**Instructions to follow**
Copy each line of the records that includes "female".

**Listed records**
= Beginning of Section =
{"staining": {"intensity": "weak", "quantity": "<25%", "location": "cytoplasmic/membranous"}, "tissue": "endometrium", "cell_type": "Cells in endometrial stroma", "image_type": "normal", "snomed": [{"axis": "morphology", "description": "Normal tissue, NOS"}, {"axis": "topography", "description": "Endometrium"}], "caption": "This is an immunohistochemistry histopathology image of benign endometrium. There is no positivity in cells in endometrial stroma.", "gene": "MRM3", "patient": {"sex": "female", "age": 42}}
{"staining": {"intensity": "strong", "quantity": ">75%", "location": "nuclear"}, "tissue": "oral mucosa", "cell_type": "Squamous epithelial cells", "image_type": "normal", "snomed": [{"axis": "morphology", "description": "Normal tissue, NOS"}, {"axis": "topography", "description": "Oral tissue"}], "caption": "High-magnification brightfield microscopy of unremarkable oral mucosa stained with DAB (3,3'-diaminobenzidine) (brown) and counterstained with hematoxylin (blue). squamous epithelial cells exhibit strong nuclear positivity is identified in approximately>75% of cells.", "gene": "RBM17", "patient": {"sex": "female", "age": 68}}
= End of Section =
= Beginning of Section =
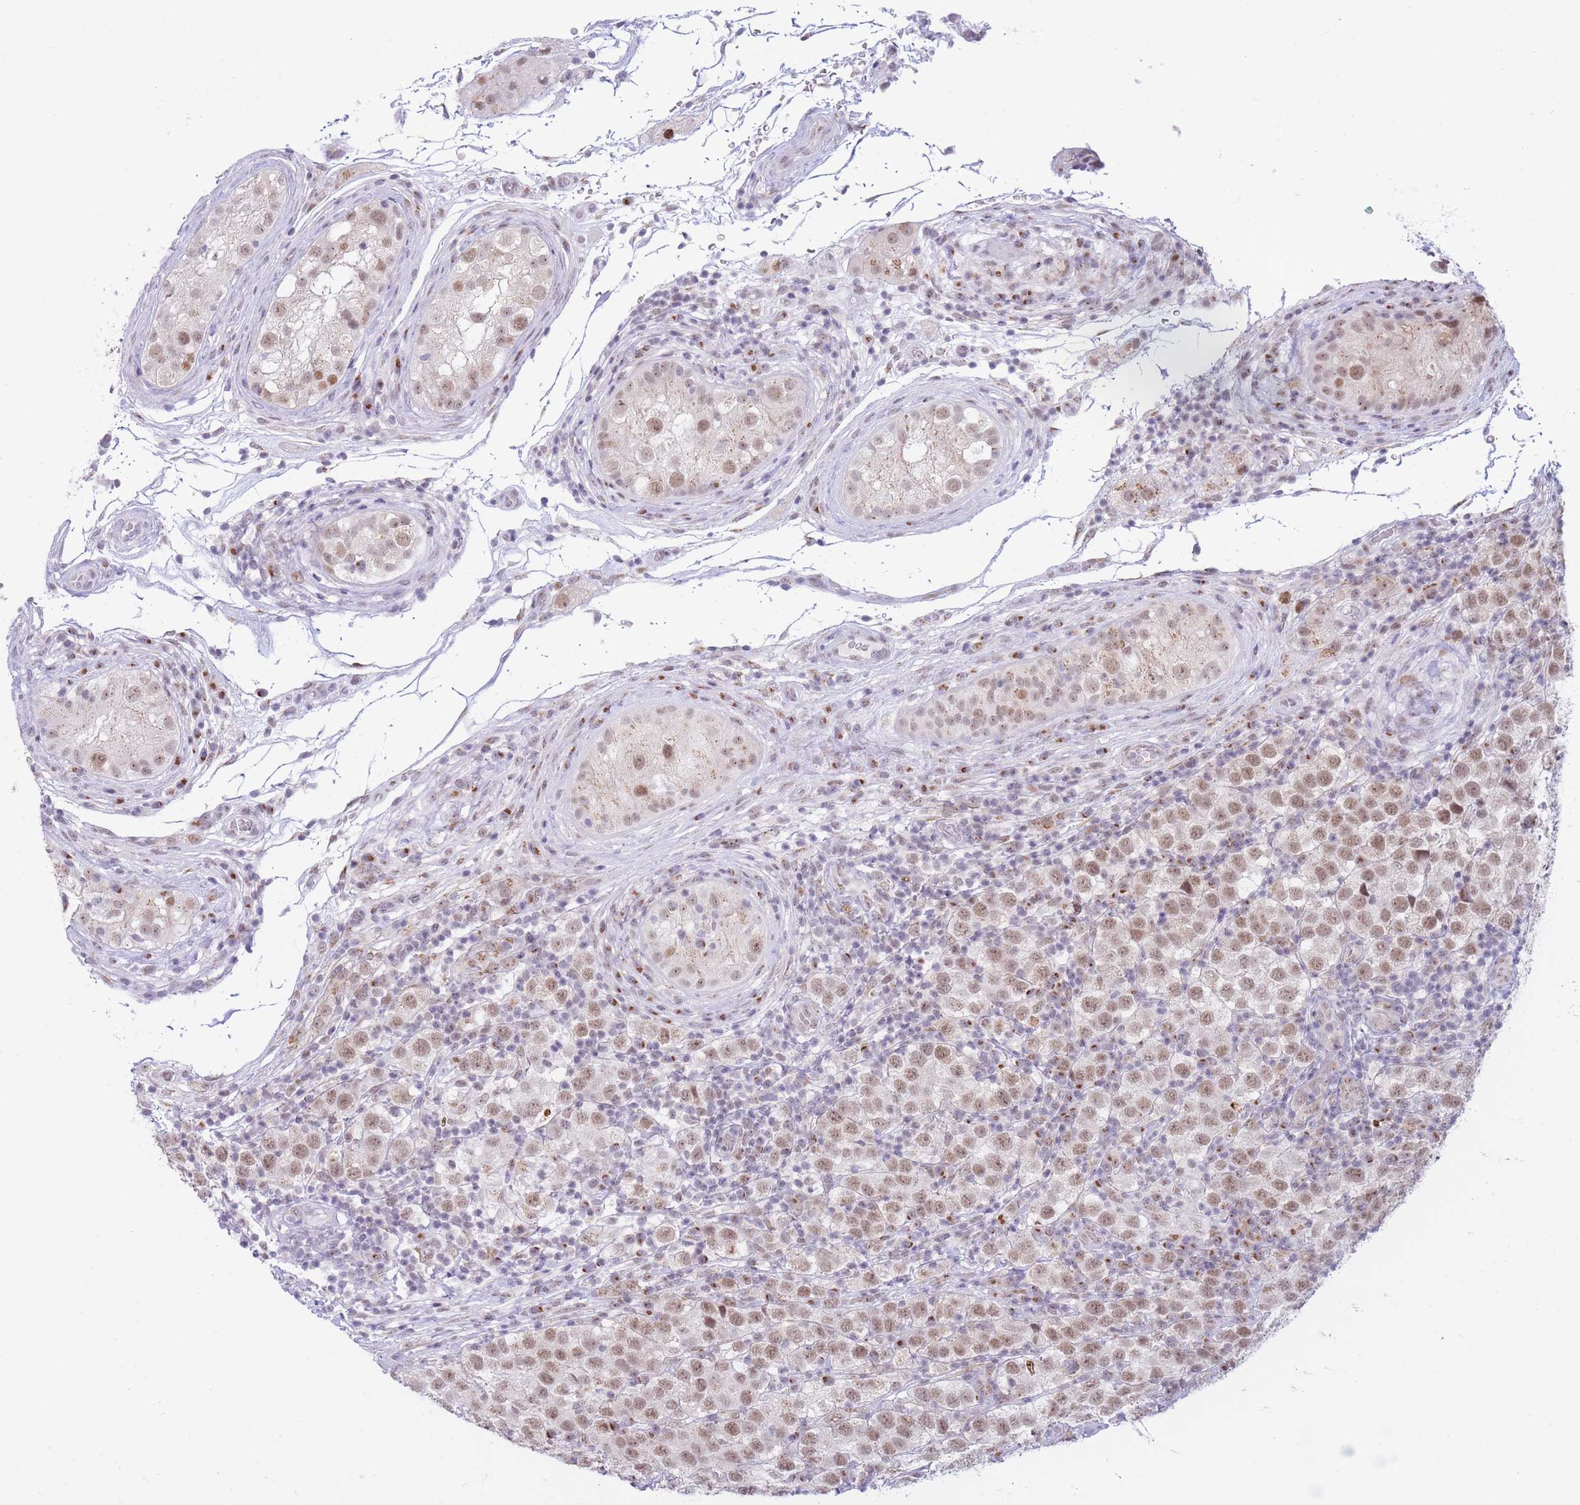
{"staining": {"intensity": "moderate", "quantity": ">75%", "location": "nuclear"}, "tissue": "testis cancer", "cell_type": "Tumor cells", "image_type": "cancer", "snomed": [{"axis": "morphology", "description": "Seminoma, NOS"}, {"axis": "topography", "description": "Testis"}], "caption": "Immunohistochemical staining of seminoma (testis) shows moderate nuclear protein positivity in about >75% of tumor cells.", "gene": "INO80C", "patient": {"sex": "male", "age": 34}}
= End of Section =
**Answer below**
{"staining": {"intensity": "weak", "quantity": "<25%", "location": "cytoplasmic/membranous"}, "tissue": "endometrium", "cell_type": "Cells in endometrial stroma", "image_type": "normal", "snomed": [{"axis": "morphology", "description": "Normal tissue, NOS"}, {"axis": "topography", "description": "Endometrium"}], "caption": "This is an immunohistochemistry histopathology image of benign endometrium. There is no positivity in cells in endometrial stroma.", "gene": "MRM3", "patient": {"sex": "female", "age": 42}}
{"staining": {"intensity": "strong", "quantity": ">75%", "location": "nuclear"}, "tissue": "oral mucosa", "cell_type": "Squamous epithelial cells", "image_type": "normal", "snomed": [{"axis": "morphology", "description": "Normal tissue, NOS"}, {"axis": "topography", "description": "Oral tissue"}], "caption": "High-magnification brightfield microscopy of unremarkable oral mucosa stained with DAB (3,3'-diaminobenzidine) (brown) and counterstained with hematoxylin (blue). squamous epithelial cells exhibit strong nuclear positivity is identified in approximately>75% of cells.", "gene": "RBM17", "patient": {"sex": "female", "age": 68}}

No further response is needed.